_Source passage:_
= Beginning of Section =

Computer science is all about changing the rules. For this task, you are given a lot of freedom to find some new tricks, some new techniques to improve the performance of your algorithm. Some tricks are legitimate, some are not. Since we do not know what kind of ideas you may come up with, we will not try to make a list of all the tricks that are allowed or not allowed. You will not be disqualified for using an illegitimate trick, but we will ask you to remove it before considering your final submission.

Here is the way we will judge if a trick is legitimate or not: if this task was a real-life product, would it make sens?

And here is an example:
  - Trick: optimizing my algorithm for a uniform key distribution
    - Legitimate, because a lot of real-life problems have keys uniformly distributed
  - Trick: reverse engineering of the random function to predict the output
    - Not legitimate, because it would not work on a real-life problem.


===============================
Test sets
===============================

You can use this structure of test set, but you do not have too. We strongly encourage you to develop your own test set and test files.

The current benchmark engine run with test sets that are in ./dataBench.
Each directory contains two files:
  - query: describes the query
  - structure: describes the data

The query file contains the number total of rows that should be returned, and a hash that should match. And then a list of queries.
The structure file contains the list of the nodes with their ids (numbered from 0) and the list of tables with their following partitions.

===============================
Using the indexes
===============================

====
Here is the way to check for an key in the index (you do not need transaction to do a lookup):
====

Index * index;
openIndex("mytable.mycolumn", &index);

Record record1, record2;
record1.val = valueOfMyKey1; 
record2.val = valueOfMyKey2; 

get(index, NULL, &record1);
get(index, NULL, &record2);

====
Here is the way to do a full scan of the table:
====

Index * index;
Transaction * txn;

openIndex("mytable.mycolumn", &index);

Record record1;
record1.val = valueOfMyKey1; 

beginTransaction(&txn);
get(index, NULL, &record1);
while(getNext(index, txn, &record1) != DB_END)
  do stuff
commitTransaction(&txn);

= End of Section =

_Assignment:_ Write out the benchmark instructions from "The current benchmark" up to and including "list of queries.", word for word. The data after this point has no connection to the benchmark instructions.

_Provided data:_
= Beginning of Section =

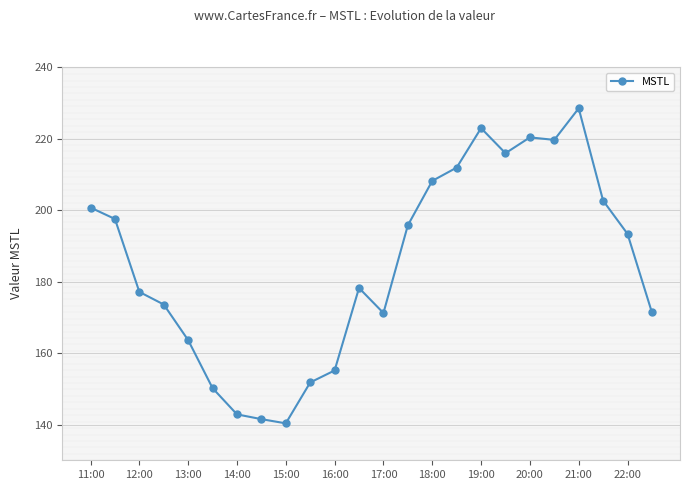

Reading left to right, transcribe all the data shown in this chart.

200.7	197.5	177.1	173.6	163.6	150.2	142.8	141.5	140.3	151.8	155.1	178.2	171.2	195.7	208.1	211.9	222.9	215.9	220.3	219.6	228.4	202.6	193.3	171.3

= End of Section =

_Solution to the exercise:_
The current benchmark engine run with test sets that are in ./dataBench.
Each directory contains two files:
  - query: describes the query
  - structure: describes the data

The query file contains the number total of rows that should be returned, and a hash that should match. And then a list of queries.